Cérès : la planète manquante...

En 1766, le mathématicien Johann Daniel TIETZ (dit Titius, 1729 - 1796) remarqua que les distances des planètes au Soleil formaient une suite numérique selon une progression mathématique. Propagée par un ouvrage d´astronomie de Johann Elert BODE en 1772, elle sera considérée par les uns comme un heureux hasard, par d´autres comme la manifestation d´un principe physique qui restait à découvrir. Mais cette « curiosité arithmétique », connue sous le nom de Loi de Titius-Bode, est incomplète : il n´y a aucune planète sur l´orbite prévue entre Mars et Jupiter.
Confortés par la découverte d´Uranus (en 1781), dont la distance au Soleil concordait avec celle prédite par la loi de Titius-Bode, plusieurs astronomes se mirent en quête de cette planète manquante. Le 1er janvier 1801, Giuseppe PIAZZI, alors directeur de l´observatoire de Palerme en Sicile, découvre fortuitement la planète qu´il nomme Cérès, du nom de la déesse romaine des moissons et protectrice de la Sicile.
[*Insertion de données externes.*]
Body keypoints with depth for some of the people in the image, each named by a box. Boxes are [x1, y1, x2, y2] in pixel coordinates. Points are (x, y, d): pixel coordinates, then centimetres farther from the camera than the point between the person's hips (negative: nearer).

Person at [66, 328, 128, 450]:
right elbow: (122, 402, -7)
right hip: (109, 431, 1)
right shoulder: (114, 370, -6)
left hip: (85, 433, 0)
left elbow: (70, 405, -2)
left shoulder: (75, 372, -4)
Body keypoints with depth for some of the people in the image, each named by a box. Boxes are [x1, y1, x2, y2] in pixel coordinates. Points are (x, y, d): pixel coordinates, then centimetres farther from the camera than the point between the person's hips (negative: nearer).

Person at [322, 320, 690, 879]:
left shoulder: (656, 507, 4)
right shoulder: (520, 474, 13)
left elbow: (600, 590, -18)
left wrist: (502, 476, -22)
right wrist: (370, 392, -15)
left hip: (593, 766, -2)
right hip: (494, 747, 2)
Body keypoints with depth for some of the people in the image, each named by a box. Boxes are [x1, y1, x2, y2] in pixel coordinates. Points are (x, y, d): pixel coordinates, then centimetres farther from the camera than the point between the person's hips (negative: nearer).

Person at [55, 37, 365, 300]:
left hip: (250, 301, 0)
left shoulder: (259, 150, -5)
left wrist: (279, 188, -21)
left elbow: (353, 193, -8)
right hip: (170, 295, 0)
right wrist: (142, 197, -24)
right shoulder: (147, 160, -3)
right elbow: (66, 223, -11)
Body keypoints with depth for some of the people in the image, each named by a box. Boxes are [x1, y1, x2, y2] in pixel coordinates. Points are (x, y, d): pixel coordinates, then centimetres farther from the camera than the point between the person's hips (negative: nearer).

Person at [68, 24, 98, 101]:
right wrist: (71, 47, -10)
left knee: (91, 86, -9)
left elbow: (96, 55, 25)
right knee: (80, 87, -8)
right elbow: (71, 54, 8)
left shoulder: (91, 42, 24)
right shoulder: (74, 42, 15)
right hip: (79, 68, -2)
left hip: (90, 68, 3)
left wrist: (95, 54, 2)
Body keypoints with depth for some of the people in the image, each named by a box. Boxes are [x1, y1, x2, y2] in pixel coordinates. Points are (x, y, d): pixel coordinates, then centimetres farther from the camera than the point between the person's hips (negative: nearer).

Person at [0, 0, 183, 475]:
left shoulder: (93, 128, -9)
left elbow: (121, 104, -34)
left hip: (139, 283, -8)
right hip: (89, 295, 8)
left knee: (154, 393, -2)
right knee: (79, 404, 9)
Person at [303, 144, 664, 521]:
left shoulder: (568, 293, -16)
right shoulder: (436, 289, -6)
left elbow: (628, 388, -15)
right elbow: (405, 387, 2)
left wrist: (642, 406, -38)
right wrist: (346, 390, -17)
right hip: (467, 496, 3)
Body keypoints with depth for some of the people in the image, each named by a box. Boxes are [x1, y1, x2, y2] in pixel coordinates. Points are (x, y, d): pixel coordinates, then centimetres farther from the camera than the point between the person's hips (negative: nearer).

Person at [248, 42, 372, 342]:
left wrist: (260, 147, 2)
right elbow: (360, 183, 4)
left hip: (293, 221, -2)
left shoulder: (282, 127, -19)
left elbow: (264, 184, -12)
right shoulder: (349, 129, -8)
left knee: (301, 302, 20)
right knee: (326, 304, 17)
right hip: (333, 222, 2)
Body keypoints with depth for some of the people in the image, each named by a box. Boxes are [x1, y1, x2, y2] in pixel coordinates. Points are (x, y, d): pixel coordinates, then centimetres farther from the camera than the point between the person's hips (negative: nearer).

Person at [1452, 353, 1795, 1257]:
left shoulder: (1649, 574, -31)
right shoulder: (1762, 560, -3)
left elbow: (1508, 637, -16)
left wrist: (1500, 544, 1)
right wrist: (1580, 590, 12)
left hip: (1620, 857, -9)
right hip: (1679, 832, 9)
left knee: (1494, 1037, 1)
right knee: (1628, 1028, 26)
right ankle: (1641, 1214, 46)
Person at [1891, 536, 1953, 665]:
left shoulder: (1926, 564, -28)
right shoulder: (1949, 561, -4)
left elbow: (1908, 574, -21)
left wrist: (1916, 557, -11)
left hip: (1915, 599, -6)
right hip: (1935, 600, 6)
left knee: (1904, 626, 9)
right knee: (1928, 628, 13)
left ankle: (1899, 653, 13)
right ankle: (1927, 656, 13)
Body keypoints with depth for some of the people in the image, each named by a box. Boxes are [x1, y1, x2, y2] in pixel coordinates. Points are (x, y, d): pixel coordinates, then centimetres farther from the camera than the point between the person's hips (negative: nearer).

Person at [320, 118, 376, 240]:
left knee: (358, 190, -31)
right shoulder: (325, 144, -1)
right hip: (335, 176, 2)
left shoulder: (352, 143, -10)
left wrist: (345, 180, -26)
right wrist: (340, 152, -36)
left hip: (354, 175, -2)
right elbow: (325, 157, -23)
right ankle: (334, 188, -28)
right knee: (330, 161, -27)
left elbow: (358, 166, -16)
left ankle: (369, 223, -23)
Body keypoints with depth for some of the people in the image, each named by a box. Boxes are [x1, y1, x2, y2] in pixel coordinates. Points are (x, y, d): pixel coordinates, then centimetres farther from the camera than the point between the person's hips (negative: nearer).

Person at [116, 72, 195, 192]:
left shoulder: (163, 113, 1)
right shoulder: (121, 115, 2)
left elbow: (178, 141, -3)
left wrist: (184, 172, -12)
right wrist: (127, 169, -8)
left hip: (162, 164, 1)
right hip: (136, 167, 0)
Cérès : le plus gros astéroïde...

La satisfaction de trouver ce nouveau corps céleste fait très vite place à une certaine déception : son diamètre est inférieur au dixième de celui de la Terre. De plus, dès les années suivantes, une multitude d´autres « petites planètes » gravitant entre Mars et Jupiter sont découvertes, confortant ainsi l´hypothèse de l´éclatement de la planète manquante.
Pallas est trouvée, tout aussi fortuitement, le 28 mars 1802 par le médecin (le jour) et astronome (la nuit) allemand Heinrich Wilhelm Matthaus OLBERS) qui tentait de retrouver la position de Cérès. Cinq ans plus tard, le 29 mars 1807, il découvre également Vesta. Dans l´intervalle, le 1er septembre 1804, un autre objet est découvert par l´astronome allemand Karl Ludwig HARDING : Junon.
Les recherches se poursuivent, en vain, une période de disette s´installe jusqu´à ce qu´un postier allemand - et astronome amateur - (et grâce à l´avancé des moyens d´observation), Karl Ludwig HENCKE (1793 - 1866), débusque Astrée (en recherchant Vesta !) le 8 décembre 1845. Il récidive le 1er juillet 1847 en rajoutant Hébé à la liste. Le 100e objet est découvert en 1868, Cérès se voit enlever du rang de planète pour devenir le plus gros objet de la « ceinture principale », astéroïdes orbitant pour la plupart entre 2.2 et 3.3 UA.

Cérès : la première planète naine

la découverte d´Éris, officialisée le 5 janvier 2005, remet en question la définition du terme planète. En août 2006, l´Union Astronomique Internationale (UAI) en donne une nouvelle désignation. Si Pluton se voit ainsi « rétrogradée », Cérès semble avoir un sort plus enviable : étant le seul astéroïde de taille suffisante pour que sa gravité lui donne une forme quasi sphérique, elle est promue au rang de planète naine. Elle devient ainsi la première planète naine, tout autant par sa distance au Soleil que par sa date de découverte.